Textauszug zum Lesen:
Die sahrauische Künstlerin und Menschenrechtsverteidigerin Asria Mohamed Taleb setzt sich unter anderem mit Kunst für das Recht auf Selbstbestimmung ihres Volkes ein. Mit der mobilen Zeltinstallation «Jaimitna» zeigt sie anhand von 19 Frauenbiografien deren Kampf in der von Marokko besetzten Westsahara. Das Zelt gastiert im Herbst 2025 am Basler Culturescapes Festival.
Wie ist es, in einem sahrauischen Flüchtlingslager in Algerien aufzuwachsen?
Asria Mohamed Taleb: Ich sage immer: Diejenigen von uns, die in den Lagern geboren wurden, hatten eine sehr glückliche Kindheit. Bis spät in die Nacht spielten wir barfuss in der staubigen Wüste, in der sich die Camps befinden. Die Lebensumstände waren für uns alle sehr ähnlich, etwa wie wir wohnten, dass wir alle auf humanitäre Hilfe angewiesen waren und die gleichen Lebensmittel assen.
Als Kind oder Jugendliche*r verstehst du nicht wirklich, dass das nicht normal ist und dass man unter härteren Bedingungen lebt, als andere – bis man die Welt ausserhalb der Lager entdeckt. Sobald man ins Ausland reist, merkt man, dass man nicht so viel hatte, wie man dachte. Du beginnst, die Ungerechtigkeit zu verstehen.

Daten zur Übung:
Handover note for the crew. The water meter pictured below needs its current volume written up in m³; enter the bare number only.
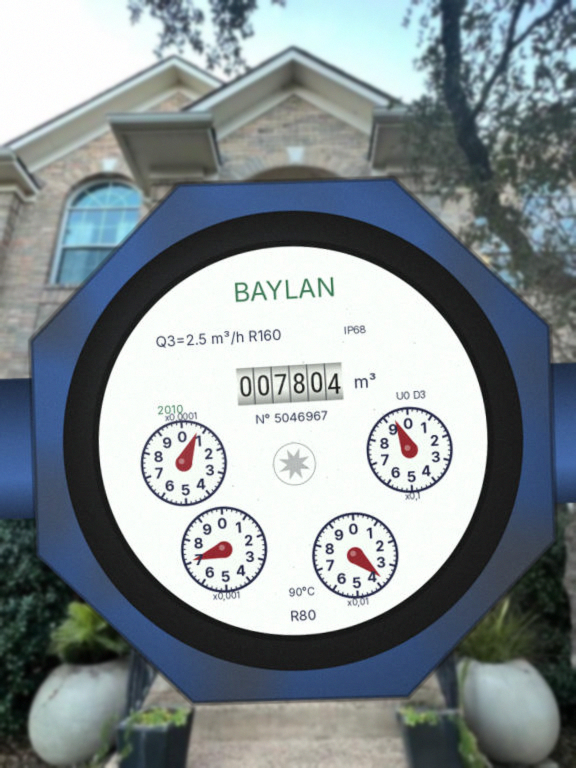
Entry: 7803.9370
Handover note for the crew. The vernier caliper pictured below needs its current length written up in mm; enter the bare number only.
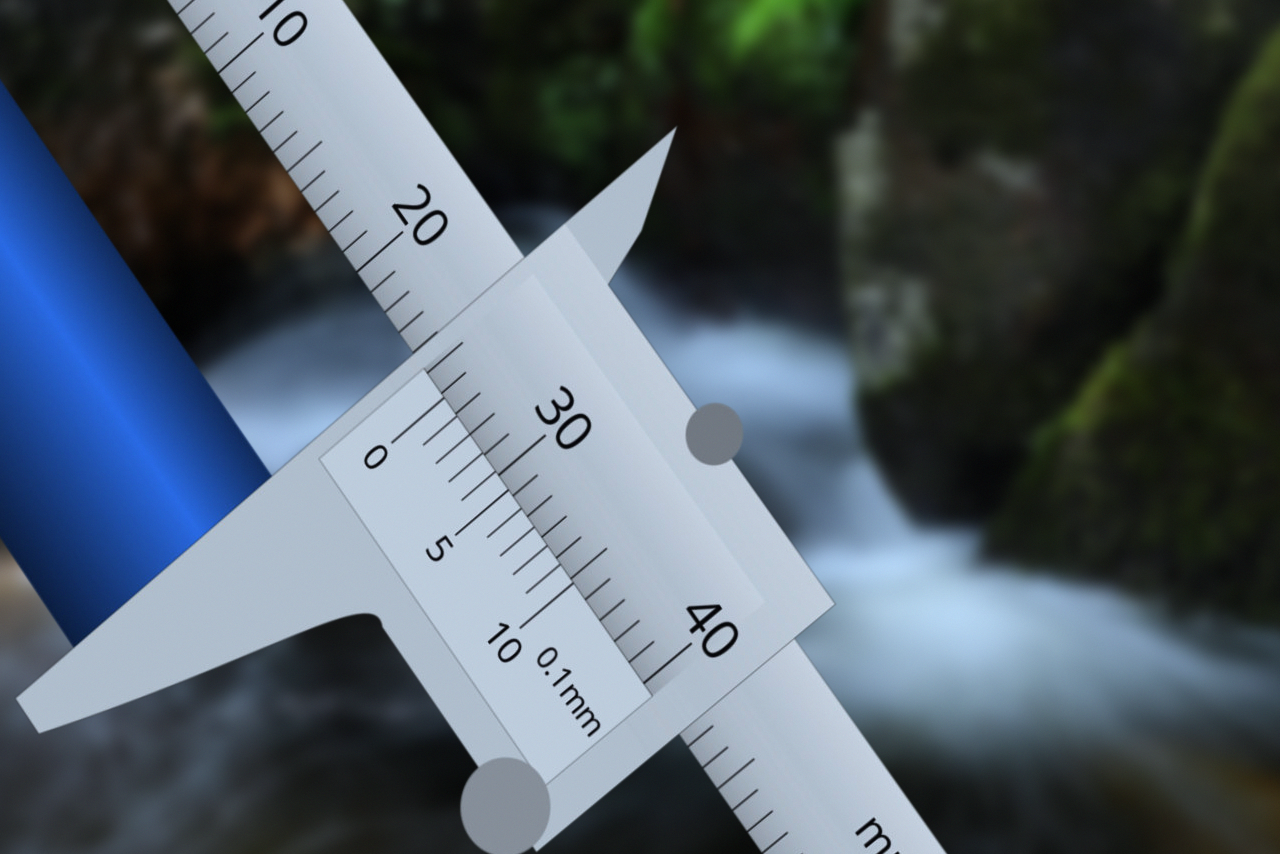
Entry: 26.2
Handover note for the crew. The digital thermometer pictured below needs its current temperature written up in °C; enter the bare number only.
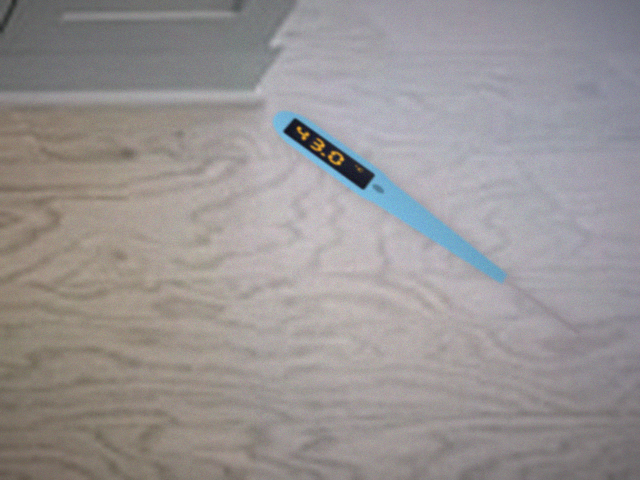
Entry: 43.0
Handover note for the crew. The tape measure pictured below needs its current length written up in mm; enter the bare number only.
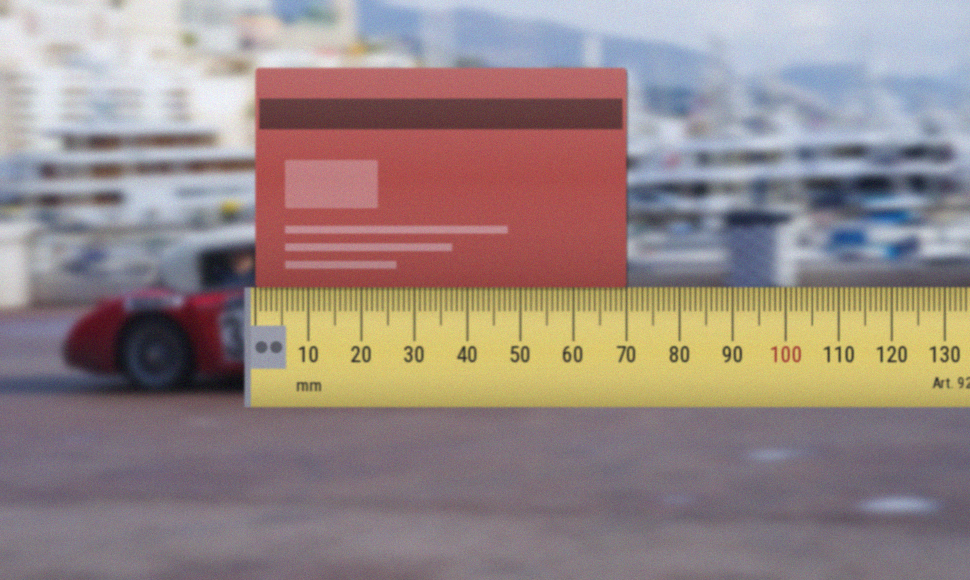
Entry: 70
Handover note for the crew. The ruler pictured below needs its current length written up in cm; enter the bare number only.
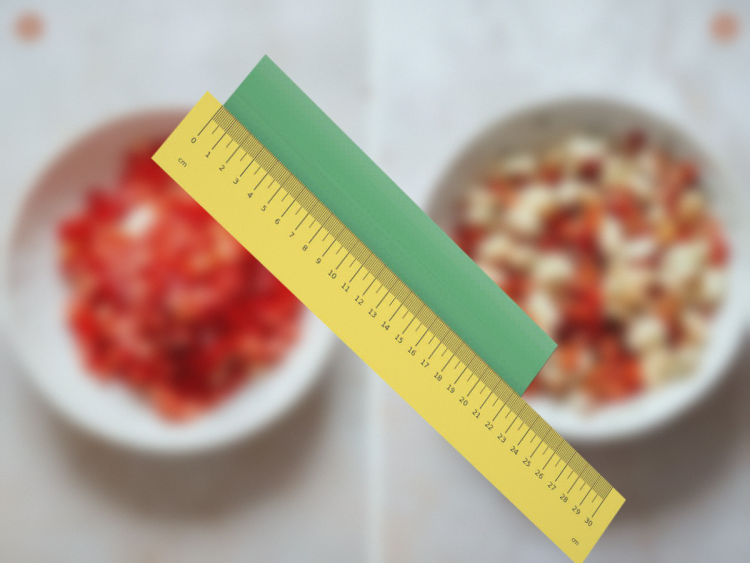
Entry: 22.5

Aufgaben zum Bearbeiten:
1: Anhand von wie vielen Frauenbiografien zeigt die Zeltinstallation «Jaimitna» laut dem Textauszug den Kampf in der Westsahara?
2: Gib bitte die Stelle im Textauszug zwischen „Wie ist es, in“ und „gleichen Lebensmittel assen.“, beide eingeschlossen, wortgetreu wieder.
Das Material stammt aus einer anderen Quelle.

Schriftliche Antworten:
1: Anhand von 19 Frauenbiografien.

2:
Wie ist es, in einem sahrauischen Flüchtlingslager in Algerien aufzuwachsen?
Asria Mohamed Taleb: Ich sage immer: Diejenigen von uns, die in den Lagern geboren wurden, hatten eine sehr glückliche Kindheit. Bis spät in die Nacht spielten wir barfuss in der staubigen Wüste, in der sich die Camps befinden. Die Lebensumstände waren für uns alle sehr ähnlich, etwa wie wir wohnten, dass wir alle auf humanitäre Hilfe angewiesen waren und die gleichen Lebensmittel assen.